WORK REQUEST 1
Can you duplicate, word for word, the lines in the entries from the line that contains "Shoulder Dislocations Cherry" up to and including the line that contains "Loaded Lat Stretch Side"?

TEXT EXCERPT
=== Begin Enclosure ===

Attacker responds: "192.168.1.100" (attacker's server)
User visits fake site, enters credentials
MITIGATION: DNSSEC
2. DNS AMPLIFICATION ATTACK (DDoS)
─────────────────────────────────────────────────────────────────────
Attacker sends DNS queries with spoofed source IP (victim's IP)
DNS servers send large responses to victim
Small query → Large response = Amplification
MITIGATION: Rate limiting, response rate limiting (RRL)
3. DNS TUNNELING
─────────────────────────────────────────────────────────────────────
Encode data in DNS queries to bypass firewalls
Used for data exfiltration
MITIGATION: DNS monitoring, query analysis
11.2 DNSSEC
DNSSEC (DNS Security Extensions)
PROBLEM:
DNS responses are not authenticated
Anyone can claim to be the authority for a domain
SOLUTION:
Cryptographically sign DNS records
HOW IT WORKS:
1. Zone owner creates DNSKEY (public/private key pair)

=== End Enclosure ===

WORK REQUEST 2
Could you set down the DNS security excerpt verbatim, from "User visits fake" up to and including "rate limiting (RRL)"?

DATA SHOWN

=== Begin Enclosure ===

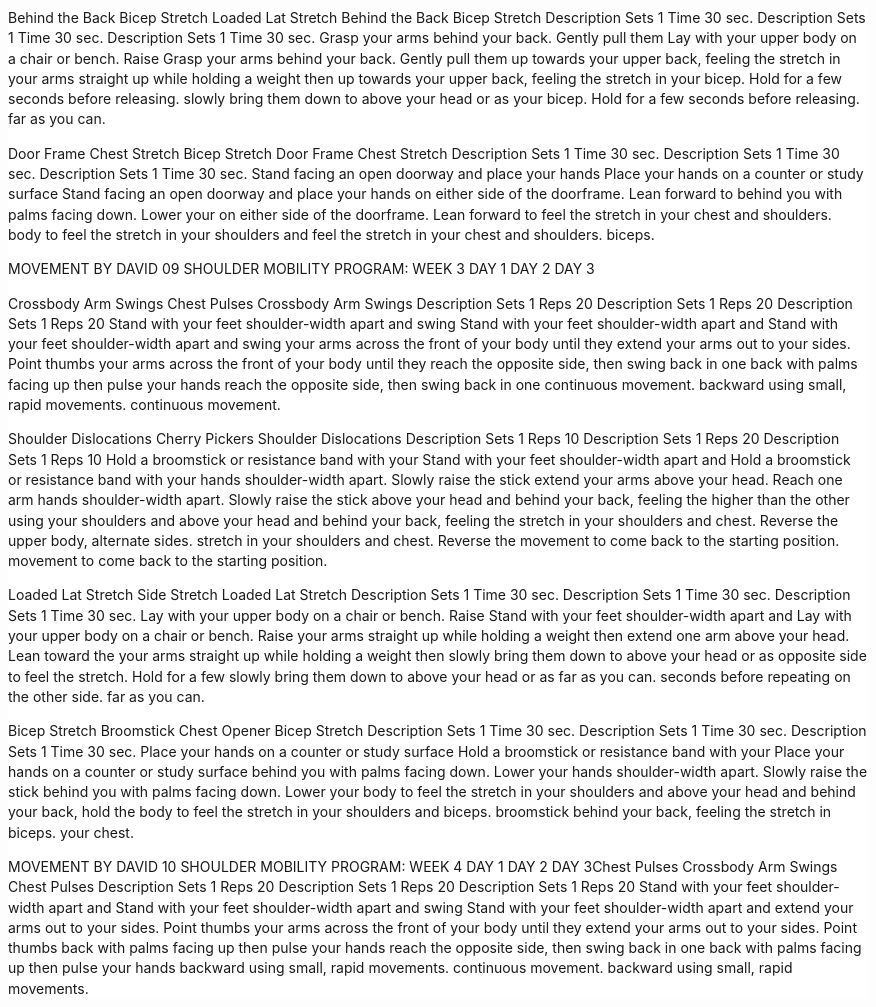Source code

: Behind the Back Bicep Stretch Loaded Lat Stretch Behind the Back Bicep Stretch Description Sets 1 Time 30 sec. Description Sets 1 Time 30 sec. Description Sets 1 Time 30 sec. Grasp your arms behind your back. Gently pull them ​Lay with your upper body on a chair or bench. Raise Grasp your arms behind your back. Gently pull them up towards your upper back, feeling the stretch in your arms straight up while holding a weight then up towards your upper back, feeling the stretch in your bicep. Hold for a few seconds before releasing. slowly bring them down to above your head or as your bicep. Hold for a few seconds before releasing. far as you can.

Door Frame Chest Stretch Bicep Stretch Door Frame Chest Stretch Description Sets 1 Time 30 sec. Description Sets 1 Time 30 sec. Description Sets 1 Time 30 sec. Stand facing an open doorway and place your hands Place your hands on a counter or study surface Stand facing an open doorway and place your hands on either side of the doorframe. Lean forward to behind you with palms facing down. Lower your on either side of the doorframe. Lean forward to feel the stretch in your chest and shoulders. body to feel the stretch in your shoulders and feel the stretch in your chest and shoulders. biceps.

MOVEMENT BY DAVID 09 SHOULDER MOBILITY PROGRAM: WEEK 3 DAY 1 DAY 2 DAY 3

Crossbody Arm Swings Chest Pulses Crossbody Arm Swings Description Sets 1 Reps 20 Description Sets 1 Reps 20 Description Sets 1 Reps 20 Stand with your feet shoulder-width apart and swing Stand with your feet shoulder-width apart and Stand with your feet shoulder-width apart and swing your arms across the front of your body until they extend your arms out to your sides. Point thumbs your arms across the front of your body until they reach the opposite side, then swing back in one back with palms facing up then pulse your hands reach the opposite side, then swing back in one continuous movement. backward using small, rapid movements. continuous movement.

Shoulder Dislocations Cherry Pickers Shoulder Dislocations Description Sets 1 Reps 10 Description Sets 1 Reps 20 Description Sets 1 Reps 10 Hold a broomstick or resistance band with your Stand with your feet shoulder-width apart and Hold a broomstick or resistance band with your hands shoulder-width apart. Slowly raise the stick extend your arms above your head. Reach one arm hands shoulder-width apart. Slowly raise the stick above your head and behind your back, feeling the higher than the other using your shoulders and above your head and behind your back, feeling the stretch in your shoulders and chest. Reverse the upper body, alternate sides. stretch in your shoulders and chest. Reverse the movement to come back to the starting position. movement to come back to the starting position.

Loaded Lat Stretch Side Stretch Loaded Lat Stretch Description Sets 1 Time 30 sec. Description Sets 1 Time 30 sec. Description Sets 1 Time 30 sec. ​Lay with your upper body on a chair or bench. Raise Stand with your feet shoulder-width apart and ​Lay with your upper body on a chair or bench. Raise your arms straight up while holding a weight then extend one arm above your head. Lean toward the your arms straight up while holding a weight then slowly bring them down to above your head or as opposite side to feel the stretch. Hold for a few slowly bring them down to above your head or as far as you can. seconds before repeating on the other side. far as you can.

Bicep Stretch Broomstick Chest Opener Bicep Stretch Description Sets 1 Time 30 sec. Description Sets 1 Time 30 sec. Description Sets 1 Time 30 sec. Place your hands on a counter or study surface Hold a broomstick or resistance band with your Place your hands on a counter or study surface behind you with palms facing down. Lower your hands shoulder-width apart. Slowly raise the stick behind you with palms facing down. Lower your body to feel the stretch in your shoulders and above your head and behind your back, hold the body to feel the stretch in your shoulders and biceps. broomstick behind your back, feeling the stretch in biceps. your chest.

MOVEMENT BY DAVID 10 SHOULDER MOBILITY PROGRAM: WEEK 4 DAY 1 DAY 2 DAY 3Chest Pulses Crossbody Arm Swings Chest Pulses Description Sets 1 Reps 20 Description Sets 1 Reps 20 Description Sets 1 Reps 20 Stand with your feet shoulder-width apart and Stand with your feet shoulder-width apart and swing Stand with your feet shoulder-width apart and extend your arms out to your sides. Point thumbs your arms across the front of your body until they extend your arms out to your sides. Point thumbs back with palms facing up then pulse your hands reach the opposite side, then swing back in one back with palms facing up then pulse your hands backward using small, rapid movements. continuous movement. backward using small, rapid movements.
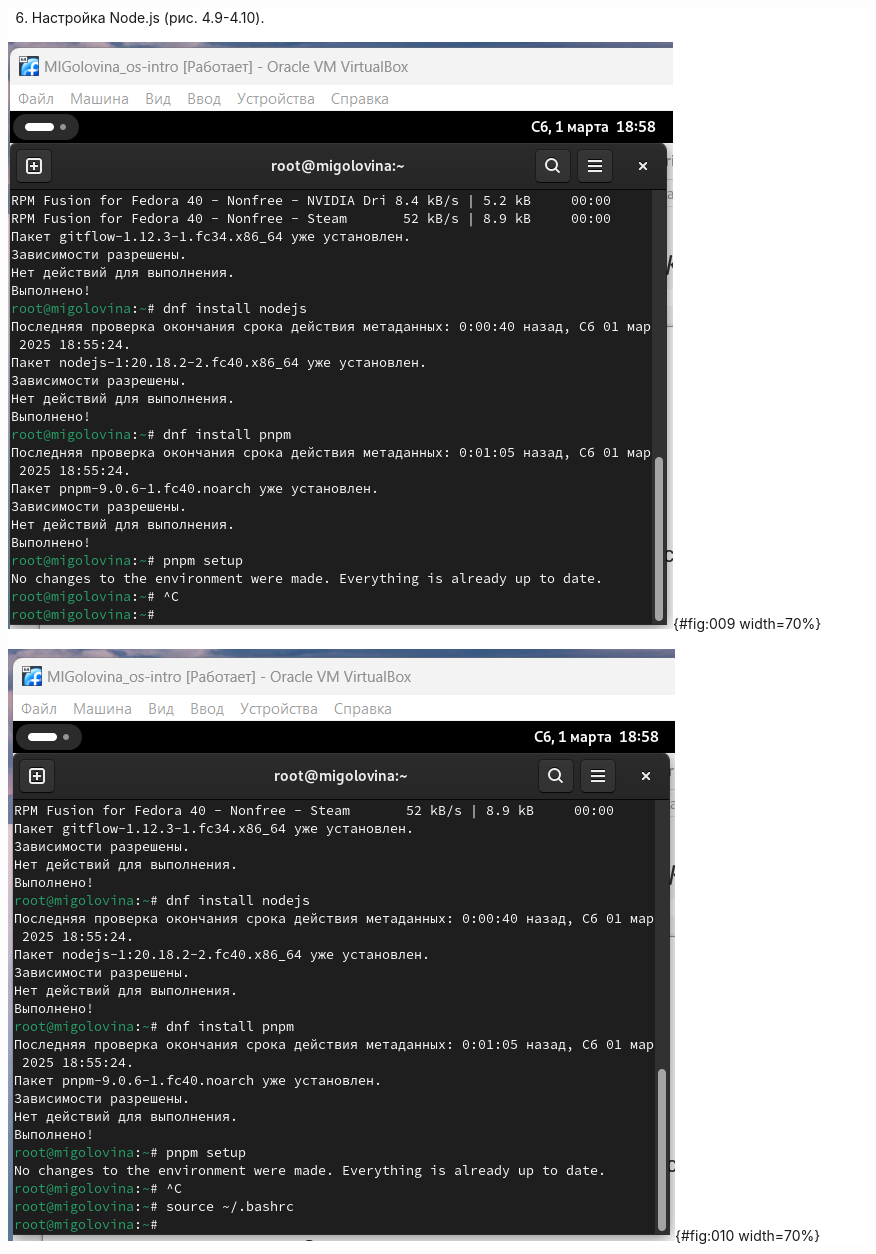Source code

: 6. Настройка Node.js (рис. 4.9-4.10). 

![pnpm setup](image/9.png){#fig:009 width=70%}

![source ~/.bashrc](image/10.png){#fig:010 width=70%}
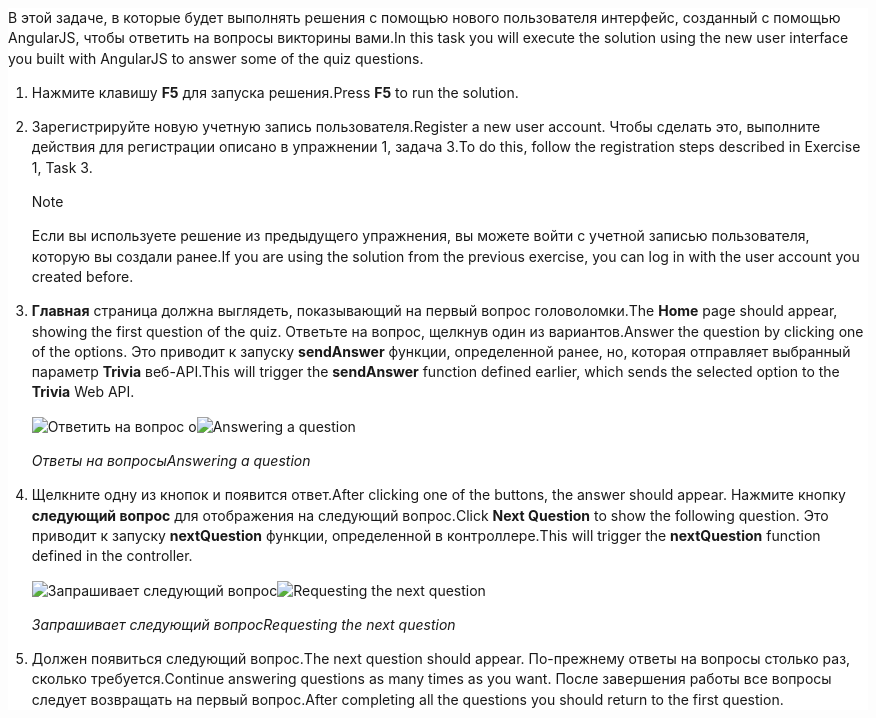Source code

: <span data-ttu-id="c4fdf-338">В этой задаче, в которые будет выполнять решения с помощью нового пользователя интерфейс, созданный с помощью AngularJS, чтобы ответить на вопросы викторины вами.</span><span class="sxs-lookup"><span data-stu-id="c4fdf-338">In this task you will execute the solution using the new user interface you built with AngularJS to answer some of the quiz questions.</span></span>

1. <span data-ttu-id="c4fdf-339">Нажмите клавишу **F5** для запуска решения.</span><span class="sxs-lookup"><span data-stu-id="c4fdf-339">Press **F5** to run the solution.</span></span>
2. <span data-ttu-id="c4fdf-340">Зарегистрируйте новую учетную запись пользователя.</span><span class="sxs-lookup"><span data-stu-id="c4fdf-340">Register a new user account.</span></span> <span data-ttu-id="c4fdf-341">Чтобы сделать это, выполните действия для регистрации описано в упражнении 1, задача 3.</span><span class="sxs-lookup"><span data-stu-id="c4fdf-341">To do this, follow the registration steps described in Exercise 1, Task 3.</span></span>

    > [!NOTE]
    > <span data-ttu-id="c4fdf-342">Если вы используете решение из предыдущего упражнения, вы можете войти с учетной записью пользователя, которую вы создали ранее.</span><span class="sxs-lookup"><span data-stu-id="c4fdf-342">If you are using the solution from the previous exercise, you can log in with the user account you created before.</span></span>
3. <span data-ttu-id="c4fdf-343">**Главная** страница должна выглядеть, показывающий на первый вопрос головоломки.</span><span class="sxs-lookup"><span data-stu-id="c4fdf-343">The **Home** page should appear, showing the first question of the quiz.</span></span> <span data-ttu-id="c4fdf-344">Ответьте на вопрос, щелкнув один из вариантов.</span><span class="sxs-lookup"><span data-stu-id="c4fdf-344">Answer the question by clicking one of the options.</span></span> <span data-ttu-id="c4fdf-345">Это приводит к запуску **sendAnswer** функции, определенной ранее, но, которая отправляет выбранный параметр **Trivia** веб-API.</span><span class="sxs-lookup"><span data-stu-id="c4fdf-345">This will trigger the **sendAnswer** function defined earlier, which sends the selected option to the **Trivia** Web API.</span></span>

    <span data-ttu-id="c4fdf-346">![Ответить на вопрос о](build-a-single-page-application-spa-with-aspnet-web-api-and-angularjs/_static/image19.png "ответить на вопрос")</span><span class="sxs-lookup"><span data-stu-id="c4fdf-346">![Answering a question](build-a-single-page-application-spa-with-aspnet-web-api-and-angularjs/_static/image19.png "Answering a question")</span></span>

    <span data-ttu-id="c4fdf-347">*Ответы на вопросы*</span><span class="sxs-lookup"><span data-stu-id="c4fdf-347">*Answering a question*</span></span>
4. <span data-ttu-id="c4fdf-348">Щелкните одну из кнопок и появится ответ.</span><span class="sxs-lookup"><span data-stu-id="c4fdf-348">After clicking one of the buttons, the answer should appear.</span></span> <span data-ttu-id="c4fdf-349">Нажмите кнопку **следующий вопрос** для отображения на следующий вопрос.</span><span class="sxs-lookup"><span data-stu-id="c4fdf-349">Click **Next Question** to show the following question.</span></span> <span data-ttu-id="c4fdf-350">Это приводит к запуску **nextQuestion** функции, определенной в контроллере.</span><span class="sxs-lookup"><span data-stu-id="c4fdf-350">This will trigger the **nextQuestion** function defined in the controller.</span></span>

    <span data-ttu-id="c4fdf-351">![Запрашивает следующий вопрос](build-a-single-page-application-spa-with-aspnet-web-api-and-angularjs/_static/image20.png "запрашивает следующий вопрос")</span><span class="sxs-lookup"><span data-stu-id="c4fdf-351">![Requesting the next question](build-a-single-page-application-spa-with-aspnet-web-api-and-angularjs/_static/image20.png "Requesting the next question")</span></span>

    <span data-ttu-id="c4fdf-352">*Запрашивает следующий вопрос*</span><span class="sxs-lookup"><span data-stu-id="c4fdf-352">*Requesting the next question*</span></span>
5. <span data-ttu-id="c4fdf-353">Должен появиться следующий вопрос.</span><span class="sxs-lookup"><span data-stu-id="c4fdf-353">The next question should appear.</span></span> <span data-ttu-id="c4fdf-354">По-прежнему ответы на вопросы столько раз, сколько требуется.</span><span class="sxs-lookup"><span data-stu-id="c4fdf-354">Continue answering questions as many times as you want.</span></span> <span data-ttu-id="c4fdf-355">После завершения работы все вопросы следует возвращать на первый вопрос.</span><span class="sxs-lookup"><span data-stu-id="c4fdf-355">After completing all the questions you should return to the first question.</span></span>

=== End Enclosure ===

ANSWER 1
Shoulder Dislocations Cherry Pickers Shoulder Dislocations Description Sets 1 Reps 10 Description Sets 1 Reps 20 Description Sets 1 Reps 10 Hold a broomstick or resistance band with your Stand with your feet shoulder-width apart and Hold a broomstick or resistance band with your hands shoulder-width apart. Slowly raise the stick extend your arms above your head. Reach one arm hands shoulder-width apart. Slowly raise the stick above your head and behind your back, feeling the higher than the other using your shoulders and above your head and behind your back, feeling the stretch in your shoulders and chest. Reverse the upper body, alternate sides. stretch in your shoulders and chest. Reverse the movement to come back to the starting position. movement to come back to the starting position.

Loaded Lat Stretch Side Stretch Loaded Lat Stretch Description Sets 1 Time 30 sec. Description Sets 1 Time 30 sec. Description Sets 1 Time 30 sec. ​Lay with your upper body on a chair or bench. Raise Stand with your feet shoulder-width apart and ​Lay with your upper body on a chair or bench. Raise your arms straight up while holding a weight then extend one arm above your head. Lean toward the your arms straight up while holding a weight then slowly bring them down to above your head or as opposite side to feel the stretch. Hold for a few slowly bring them down to above your head or as far as you can. seconds before repeating on the other side. far as you can.

ANSWER 2
User visits fake site, enters credentials
MITIGATION: DNSSEC
2. DNS AMPLIFICATION ATTACK (DDoS)
─────────────────────────────────────────────────────────────────────
Attacker sends DNS queries with spoofed source IP (victim's IP)
DNS servers send large responses to victim
Small query → Large response = Amplification
MITIGATION: Rate limiting, response rate limiting (RRL)